羅氏是端著吃食去沈逾白屋子吃的,剛剛的事并沒有看到,不過主屋的動靜她還是聽到了。

瞧著彩娥疼得小聲嗚咽,羅氏心有不忍:“彩娥還是個丫頭,不懂事的。”

有事你跟大人吵去,欺負個孩子干什么。

沈秀蓮厭煩地撇向羅氏:“要你多管閑事!”

羅氏咽了口水:“事兒還要商量是不?”

沈秀蓮這才松開手,哼了聲回屋去了。

彩娥抱著碗筷沖進廚房,羅氏進去時,就見王氏正氣得發抖。

接下來兩天,沈家的氣氛更低沉。

無論白天還是黑夜,所有人都輕手輕腳,生怕發生聲響。

倒是偶爾能聽到主屋傳來鄭氏的哭聲。

沈逾白將這些事說與蘇錦聽。

沒想到蘇錦的注意跑偏了:“你們沈家竟有上百畝地?都是大地主了吧?”

很多王朝的百姓都是建朝初期田地最多,也只有十來畝。到中后期,土地兼并嚴重后,能留下五六畝都算不錯了。

可沈家一開口就是上百畝地,不就是地主了嗎。

沈逾白耐心解釋:“越朝的舉人可免500畝田地的稅糧,族里人為了逃避賦稅,就會給舉人投獻,名義上田地就是舉人的,不過他們需給舉人交一定的錢糧作為回報。我爹中舉后接了不少投獻,后來中進士,族里為了爹有銀錢往上打點,做主將那些地徹底給了我爹。”

“一共多少畝?”

“一百二十畝。”

“他們是想將你爹留下的地全給你小姑當嫁妝?太不要臉了吧!”

沈逾白眸中晦暗不明,筆下的話語卻很柔和:“爺爺不一定會答應。”

“你爺爺沒有立刻拒絕就是在猶豫,要不然你也跟你二伯一樣去反對。”

“那不是去找長輩吵架?”

沈逾白好笑道。

“這是你爹留下的田地,本來是你的,肯定不能讓別人搶走啊。就要讓大家都評評理,你爺爺奶奶他們有多過分!”

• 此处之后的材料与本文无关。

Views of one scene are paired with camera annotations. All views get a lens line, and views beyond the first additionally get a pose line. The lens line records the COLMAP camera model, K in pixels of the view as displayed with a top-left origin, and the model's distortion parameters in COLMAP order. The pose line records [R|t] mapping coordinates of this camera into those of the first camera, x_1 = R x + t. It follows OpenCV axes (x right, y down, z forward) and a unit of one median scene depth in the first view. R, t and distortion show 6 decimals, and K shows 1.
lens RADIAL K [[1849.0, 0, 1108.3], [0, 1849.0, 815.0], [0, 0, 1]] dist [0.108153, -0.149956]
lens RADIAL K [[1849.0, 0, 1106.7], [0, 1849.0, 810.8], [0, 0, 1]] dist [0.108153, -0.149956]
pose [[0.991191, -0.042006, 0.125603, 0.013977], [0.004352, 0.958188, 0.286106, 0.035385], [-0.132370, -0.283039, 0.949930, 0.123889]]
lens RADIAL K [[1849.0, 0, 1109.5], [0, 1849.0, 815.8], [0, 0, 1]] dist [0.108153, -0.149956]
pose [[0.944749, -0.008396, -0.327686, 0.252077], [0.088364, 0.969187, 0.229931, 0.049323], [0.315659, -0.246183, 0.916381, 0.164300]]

光是看字,沈逾白好像就能看到對面寫字的人是如何張牙舞爪。

吵架可解決不了問題。

就算讓村里人都知道他爺爺想將他爹留下的地給小姑陪嫁,也只會在背后罵幾句失心瘋,這些又動不了根本,有什么用。

還有個事情他未確定。

為何沈守忠會跟陳家的人一起出現在茶館。

羅氏再帶來消息是哭著說的。

沈老漢吃完午飯就跟大家宣布,要把沈守信留下的地里劃出100畝給沈秀蓮當嫁妝。

“是娘沒用,保不住你爹留給你的東西。”

羅氏哭成了淚人。

“娘生在這種世道,有什么能力在一大家子手下護東西?”

沈逾白神色淡淡。

羅氏卻哭得更兇。

保不住。

她什么都保不住。

王氏倒是鬧得兇,躺在床上不起來,家里一應活兒都不管。

羅氏想幫忙干,卻被鄭氏呵止了。

沈家的活兒是十天輪一次,大房的江氏會織布,不用干家里的活兒。

那就只有二房三房忙活。

如今輪到二房,你王氏不干,你不還有女兒嗎。

彩娥都八歲了,家里家外的活兒都能擔起來。

第二天王氏就起了床,眼睛紅腫,臉上一點笑意都沒有。

沈守義也是苦著一張臉下地干活。

秀蓮倒是高興,還特意拿著眼色鮮亮的布料讓江氏給做新衣服。

鄭氏則是到村子里各家串門,開口是秀蓮往后要當官太太,閉口就是陳家如何如何好。

除了這兩人外,沈守忠也是高興得很,特意從別家借了牛車,一趟趟去縣城幫著采買嫁妝。

在沈家一片混亂中,沈逾白拄著木棍出門了。

農歷九月已是秋高氣爽,出門走一圈,便能聞到路邊各種花香。

一路閑庭信步打著招呼,沈逾白敲開了族長家的門。

沈氏一族的族長跟沈老漢一個輩分,頭發花白,留著八字胡,穿著長衫,不像莊戶人家,反倒像個讀書人。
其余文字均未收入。